Underneath the Sycamore Binary Tree

Two roads diverged in a yellow wood,
And sorry I could not travel both…

While “The Road Not Taken” may be the most misinterpreted poem in American history, indulge me for a second. Even though these famous words came about some 40 years before the publication of the binary search tree algorithm, Robert Frost may have understood the concept of binary Boolean logic. How a choice made in the present will effect where you end up in the future.  Choosing the path on the left will take you downstream to a different point relative to the position you have ended up at if you had taken the right path. And no subsequent decisions will ever get you to the exact position of someone who took the latter.

You make choices, or should make choices, based on the expected result that you will manifest due to that choice being made. This all sounds well and good, until you realize that having made a different choice at that point in time could have put you in a more desirable current situation. To add to the complexity, where you want to end up may not be the place you want to be when you get there, compared to other “could have, would have, should haves.” You see where I’m leading you with this right? The problem is that we are forced to pick a left or a right branch without the ability to see the tree in its entirety.

You probably want me to pause so you can say “but binary search trees choose the path based on whether the current location is more or less than a desired outcome, so it will always get to where it wants to go.” Binary trees catalogue values from left to right in the order given, allowing the tree to be searched easily for any value already positioned.  We know that we can find any established value in the tree with a single repetitive Boolean operation. It’s not the search algorithm that I’m focused on. It’s the creation algorithm of the tree, and depending on the order of decisions you are given, the tree will always result in a different shape. You will not know what that tree will look like until you have been given all the values, and what order they are given. Change the order of values, and you have a completely different tree. To give you a visualization, play around with this BST creator, and refresh your browser each time. https://kanaka.github.io/rbt_cfs/trees.html.

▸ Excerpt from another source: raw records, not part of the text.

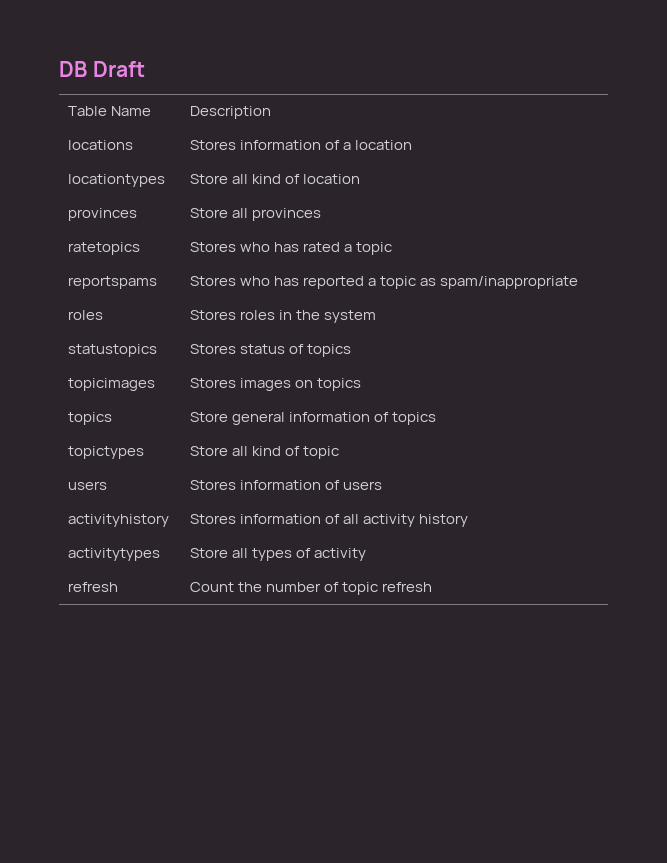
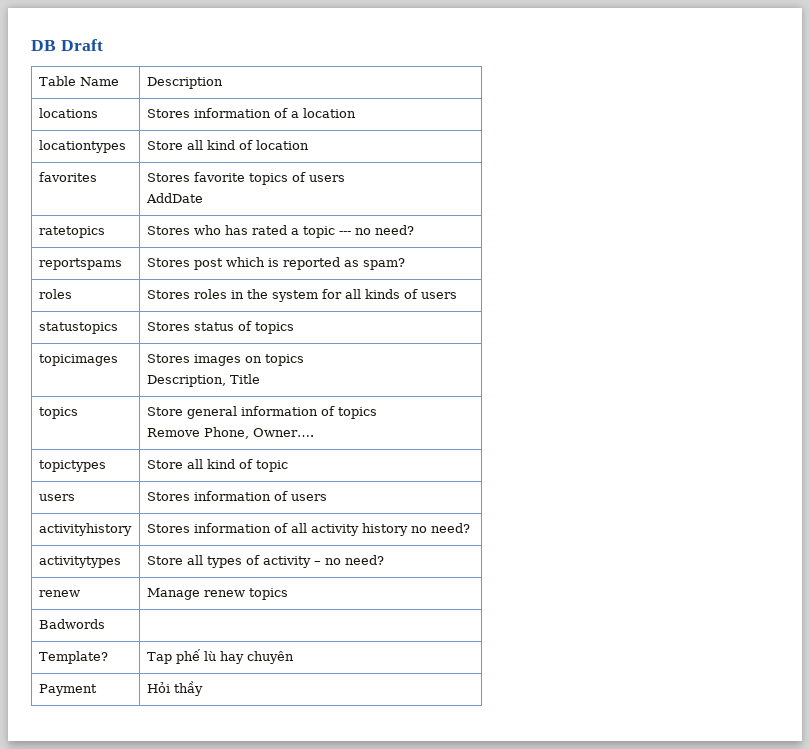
[67,208,137,221] [189,208,322,221] provinces | Store all provinces -> [38,172,97,182] [146,172,345,185] [145,193,203,203] favorites | Stores favorite topics of users // AddDate
(393, 248) none -> [338,225,414,235] --- no need?
[239,276,579,289] who has reported a topic as spam/inappropriate -> [193,257,405,270] post which is reported as spam?
(377, 316) none -> [321,289,457,299] for all kinds of users
(362, 384) none -> [146,374,260,387] // Description, Title
(437, 418) none -> [146,427,314,439] // Remove Phone, Owner….
(469, 520) none -> [410,523,470,533] no need?
[67,582,118,592] [189,582,433,595] // refresh | Count the number of topic refresh -> [313,555,384,565] [38,590,80,597] [146,588,288,600] [38,619,105,629] [38,651,108,664] [146,649,294,664] [38,684,97,696] [146,681,203,696] – no need? // renew | Manage renew topics // Badwords | // Template? | Tap phế lù hay chuyên // Payment | Hỏi thầy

Life’s decisions are like creating a binary tree. Your decision will take you on a journey leading to subsequent decisions. However, those subsequent decisions cannot be handled in the same way had you been given that decision one level back. The order in which you are given decisions, and your current position in life all determine how your tree takes shape. Binary trees also show us that we do not meet these decisions in a repetitious, orderly fashion. You may find a sycamore tree outside your house and be presented with the decision of whether to seek shade under it. What you may not realize is that it was once, in fact, one of 500 seeds carried by astronaut Stuart Roosa on the 1971 mission to the Moon aboard the Apollo 14 spacecraft.  Had NASA made the choice to keep better chain-of-custody records of where the seeds ended up after the mission, many homeowners like you would not be presented with the decision to enjoy the shade of a sycamore tree right outside their window.

Property of Disney+

In last week’s post, I complained about the fact that Loki season two  hasn’t appeared on Disney+ yet. But Doctor Strange In The Multiverse of Madness is premiering this week so please bear with me as I use another Marvel reference. Barring the idea that a “Nexus Event” is even possible, we all branch off a set path depending on our decisions in the moment. Even if we think we are always choosing based on the same criteria every time, the order of decisions thrown at us will ultimately change our branch’s configuration. We are all variants on some level.  But don’t expect Stephen Strange to sort out your life anytime soon.

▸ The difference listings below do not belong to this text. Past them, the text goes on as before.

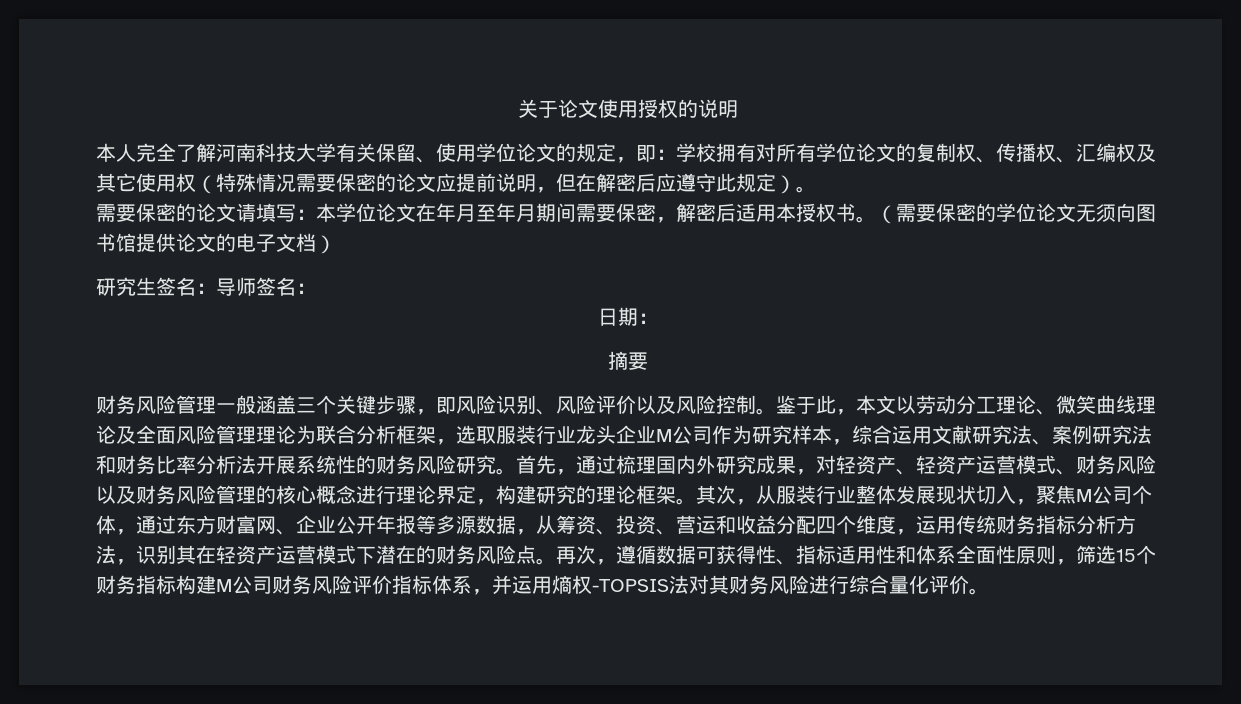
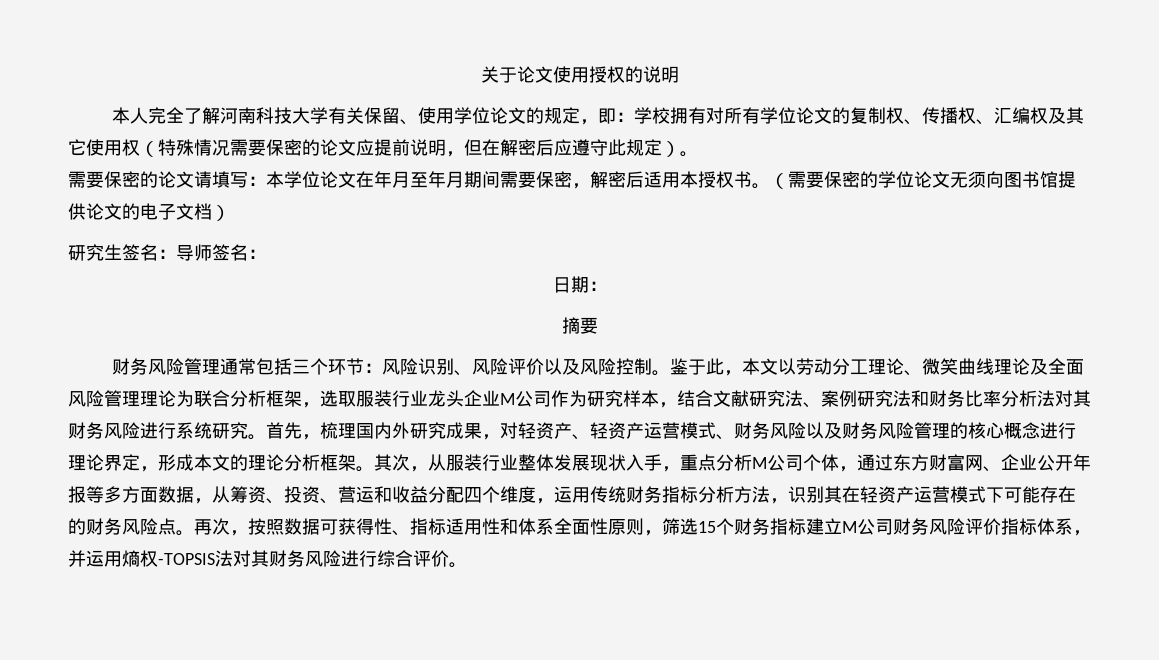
[216,395,456,415] 一般涵盖三个关键步骤，即 -> [219,358,382,375] 通常包括三个环节：
[852,425,932,444] 综合运用 -> [677,390,713,407] 结合
[256,455,456,474] 开展系统性的财务风险 -> [1055,390,1091,407] [68,422,212,439] 对其财务风险进行系统
[576,455,616,474] 通过 -> (320, 437) none
[496,485,636,504] 构建研究的理论 -> [158,454,320,471] 形成本文的理论分析
[976,485,1076,505] 切入，聚焦 -> [626,454,752,472] 入手，重点分析
[456,516,476,534] 源 -> [122,486,158,503] 方面
[376,545,396,564] 潜 -> [1004,486,1058,503] 可能存
[616,545,656,564] 遵循 -> [248,518,284,535] 按照
[176,575,216,594] 构建 -> [806,518,842,535] 建立
[889,575,929,594] 量化 -> (413, 558) none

Had I not chosen to work in class action administration out of law school, or had I chosen to buy that house I almost closed on before I was convinced to move to another state (pre-housing market craziness mind you-I’m still kicking myself for that), or had I chosen to skip that stomach wrenching Arby’s sandwich earlier today…who know’s where I would have ended up. Would I be in OSU’s program? Had I not returned to college for a computer engineering degree, would I have realized that our lives follow paths eerily similar to that found in nature, how a tree’s trunk growth follows the Fibonacci sequence.

Learning computer programming has taught me a lot. More than I thought I would get from staring at lines of code each night. I now see the beauty in mathematical algorithms and, to a certain extent, how my existence in this exact time and space can be traced and explained by a program that I now have the ability to design, if given the right variables.

Robert Frost may have understood the binary tree algorithm more than he realized. In the second stanza, his poem admits that the passing on both paths “worn them really about the same.” Meaning that he was, in fact, not on a road less traveled but one equally traveled and of equal consequence. He states that he left the other path for another day, but doubts he will ever return. In other words, you can’t go back and rearrange the way your tree’s branches once you’ve plotted your nodes.  Frost later tells “with a sigh” that this earlier choice had made all the difference. Frost eludes to the lie we tell ourselves that our choices are the only variables that dictate our fate.  We deceive ourselves to believe that we are a creation of our own decisions, and our decisions alone.  But he knew better. You also have to consider the order in which these infinite decisions are handed to you, the chaos theory, the missing variables “chance,” “luck,” and “opportunity.”  Our lives are unique binary trees, growing amongst each other in a yellow wood.